If you caught our last blog, Privacy by Design & Default in Analog's Development Processes then you know that we shared our thoughts on how can systems be designed such that they achieve their purpose while also protecting the privacy of users. Today, we take the subject a bit further to discuss how to put the principles into practice.
Frameworks often present ideal, and at times impractical, expectations which leave engineers scratching their heads around how they apply to real-world development. Next, we introduce some of the tools that can be leveraged to protect privacy, and then return to our real-world use case of electronic toll systems (as described in the previous blog) to bridge the gap between privacy by design principles and their application in practice.
There are many privacy-enhancing technologies (PETs) to protect users' privacy, from differential privacy to secure multi-party computation. While PETs are powerful tools, applying them correctly requires domain expertise, and on their own they are unlikely to resolve all of the relevant privacy concerns. Rather than focus on any particular PET, let's examine how to apply the principles of privacy by design during the product design stage. Before walking through an example use case (2), it is important to understand the concept of data minimization: sharing as little sensitive data as possible with entities the user does not control. A goal of privacy by design is to minimize the privacy risks and trust assumptions that are placed on other entities, as they remove control from the user over their data.
The usual approach to data collection begins with a surplus of data, far more than is required. This surplus set of data is then reduced after reviewing the relevant data protection and privacy regulations, which restrict what data is allowed to be collected. However, just because data is not disallowed from being collected does not mean that it needs be collected.
If instead we follow the privacy by design approach, we would begin by identifying the absolute minimum amount of data that must be collected by other entities to solve the underlying problem. This minimal set may need to be expanded in order to ensure the final system functions as intended.
Let’s return to our example electronic highway toll system, and specify two requirements: (1) the toll authority must know the correct fee to charge each user, and (2) the users cannot cheat the system. There are clear privacy concerns around the collection of users' location data for determining the fee based on highway entry/exit, as well as service integrity requirements to prevent users from cheating the toll system.

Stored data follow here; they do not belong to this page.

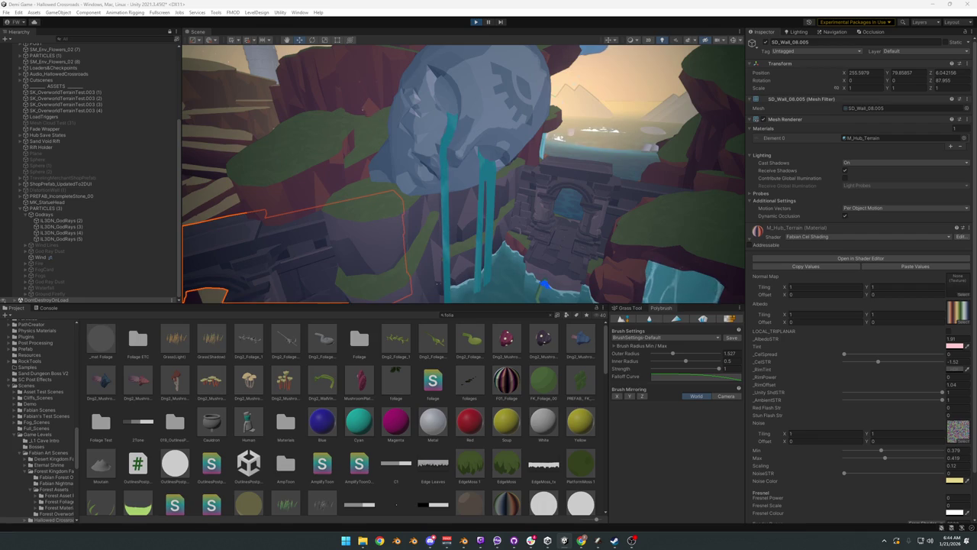
key("super")
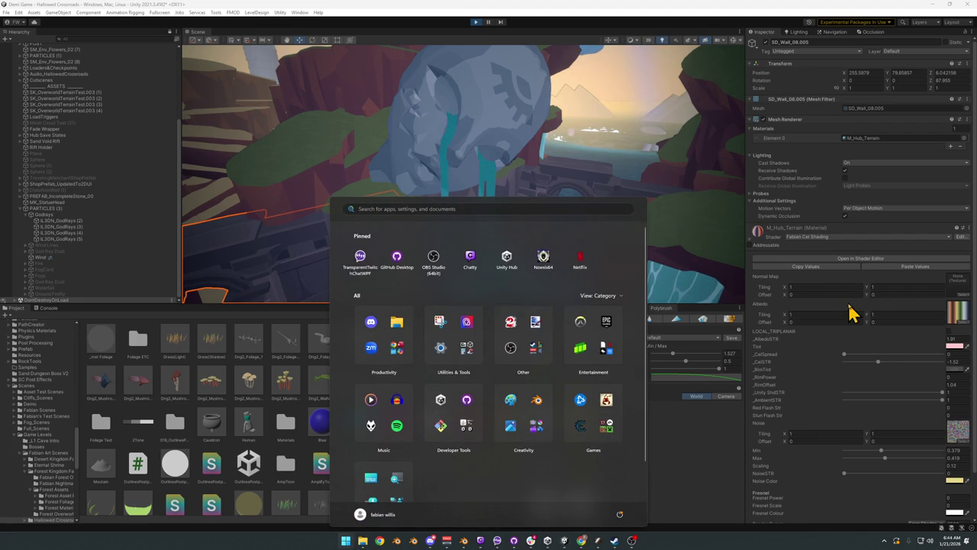
Step: Raise the wall material's _CelSTR to about -0.74
left_click(880, 365)
mouse_move(882, 365)
left_mouse_down()
mouse_move(900, 365)
mouse_move(887, 368)
left_mouse_up()
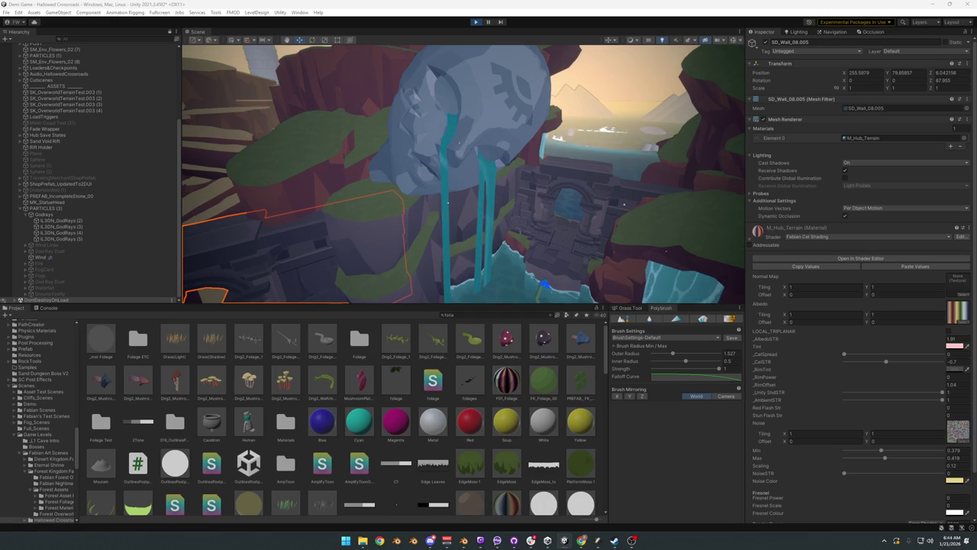
key("super")
key("Escape")
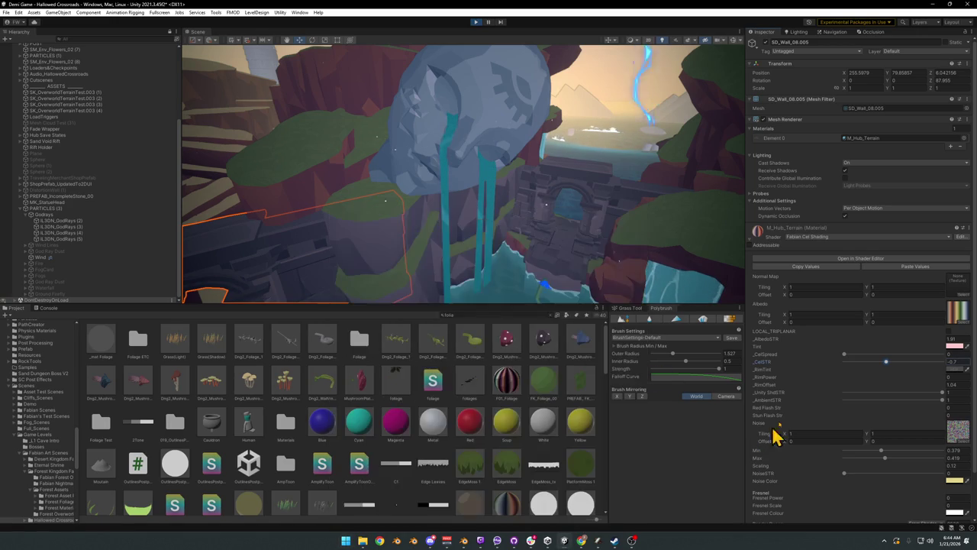
Step: Darken the pink Tint, then raise _CelSTR to about -0.31
left_click(954, 346)
left_click_drag(921, 403, 924, 391)
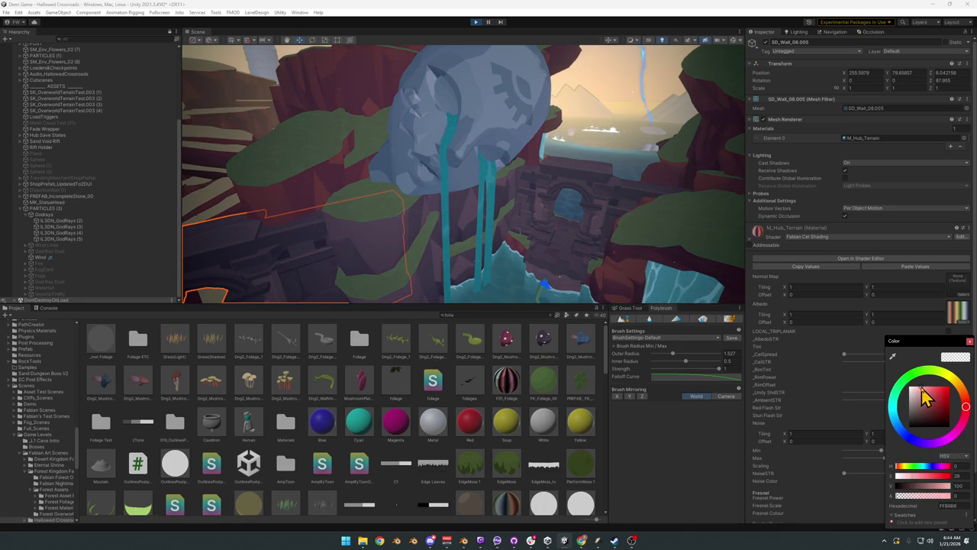
key("Return")
mouse_move(883, 361)
left_mouse_down()
mouse_move(864, 362)
mouse_move(903, 355)
mouse_move(884, 362)
mouse_move(893, 363)
mouse_move(852, 356)
mouse_move(927, 356)
mouse_move(898, 357)
left_mouse_up()
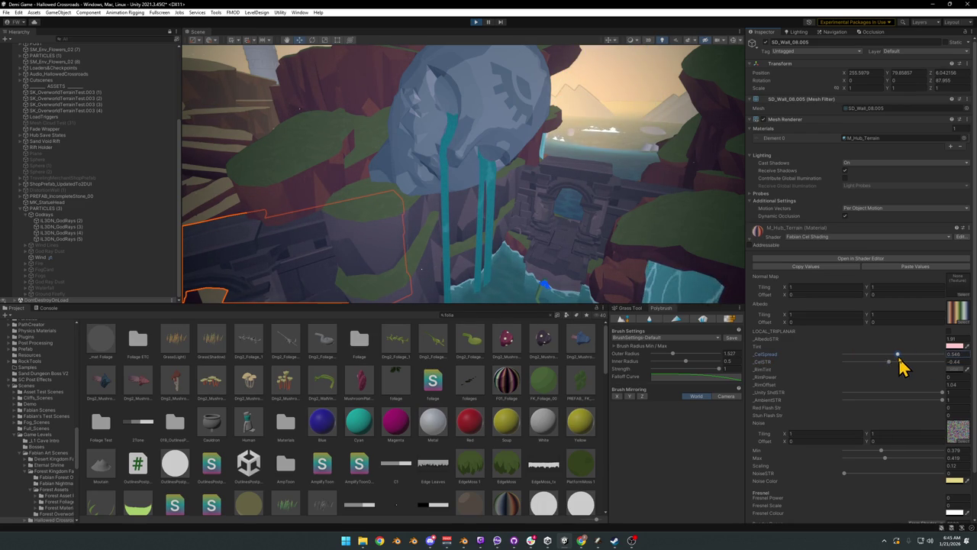
Step: Settle _CelSpread at 0.324, then fly the camera to the sunlit crossroads ruins
left_click_drag(887, 363, 889, 364)
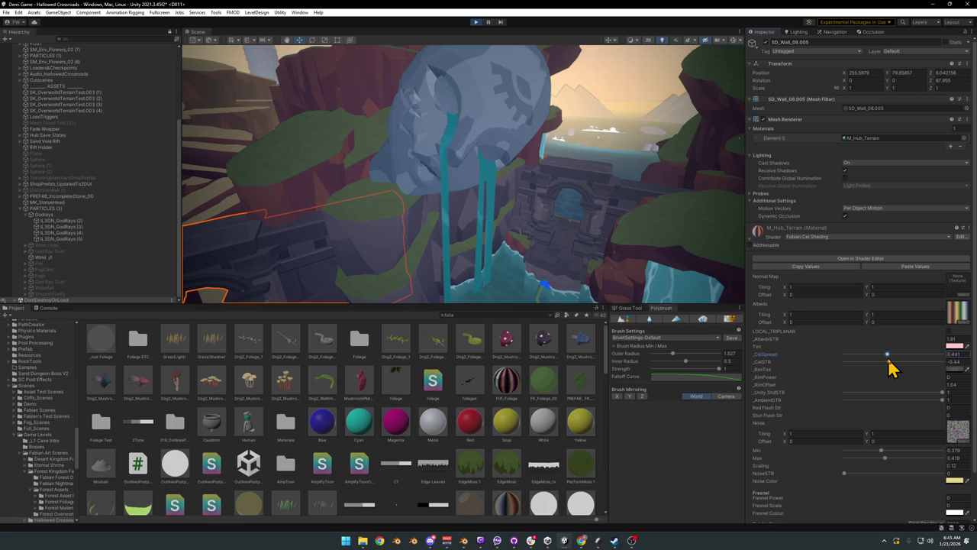
mouse_move(888, 361)
left_mouse_down()
mouse_move(934, 360)
mouse_move(854, 360)
mouse_move(895, 364)
left_mouse_up()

A straightforward solution would be to transmit GPS data from each user's vehicle to the toll authority along with their identity so that the toll authority can compute the fee to charge. However, GPS data reveals an incredible amount of auxiliary information: which interchanges the user entered/exited, what time this occurred, how fast the user was driving, etc. In fact, none of that information is needed to satisfy the system requirement of charging the correct fee! Rather, the minimum amount of data that must be shared with the toll authority is the total distance traveled (3). This can be accomplished by calculating the distance locally at the user's vehicle, and then transmitting the distance traveled to the toll authority. The sensitive GPS data doesn't need to leave the user's control (their vehicle) which minimizes their privacy risk and the amount of trust that must be placed in the toll authority.
What about the second requirement that users cannot cheat the system? This is the type of problem that PETs are designed to solve. In this case, a cryptographic tool can provide the toll authority with sealed commitments containing the GPS data that backs up the fee calculation. Since the commitment is sealed, the toll authority can't access the GPS data on its own. However, if there is other evidence that calls into question the validity of the fee, the court can compel the user to open the commitment and prove that the fare was calculated correctly. In this example, the cryptographic commitment is an example of additional data that is required to maintain the integrity of the service, even though it wasn't in the original minimum set of required data.
Privacy is not only a requirement for products to comply with regulations, it also demonstrates our commitment to protecting the rights and freedoms of our users. Importantly, Privacy by Design principles must be integrated throughout the product development lifecycle, from inception through end-of-life. As we saw in our example, it’s worthwhile to identify the minimum amount of data required for the system to achieve its stated goals before making design decisions. Proceeding without factoring in privacy considerations can result a solution that cannot comply with privacy regulations due to the design itself. For instance, consider in our example the privacy implications of whether the toll operator or vehicle owner controls the collection and transmission of the data. Poor privacy design decisions can result in re-design costs, regulatory fines, and a loss of customer trust. By raising awareness of these principles, we hope to encourage engineers to begin discussions around data privacy and protection early in the lifecycle.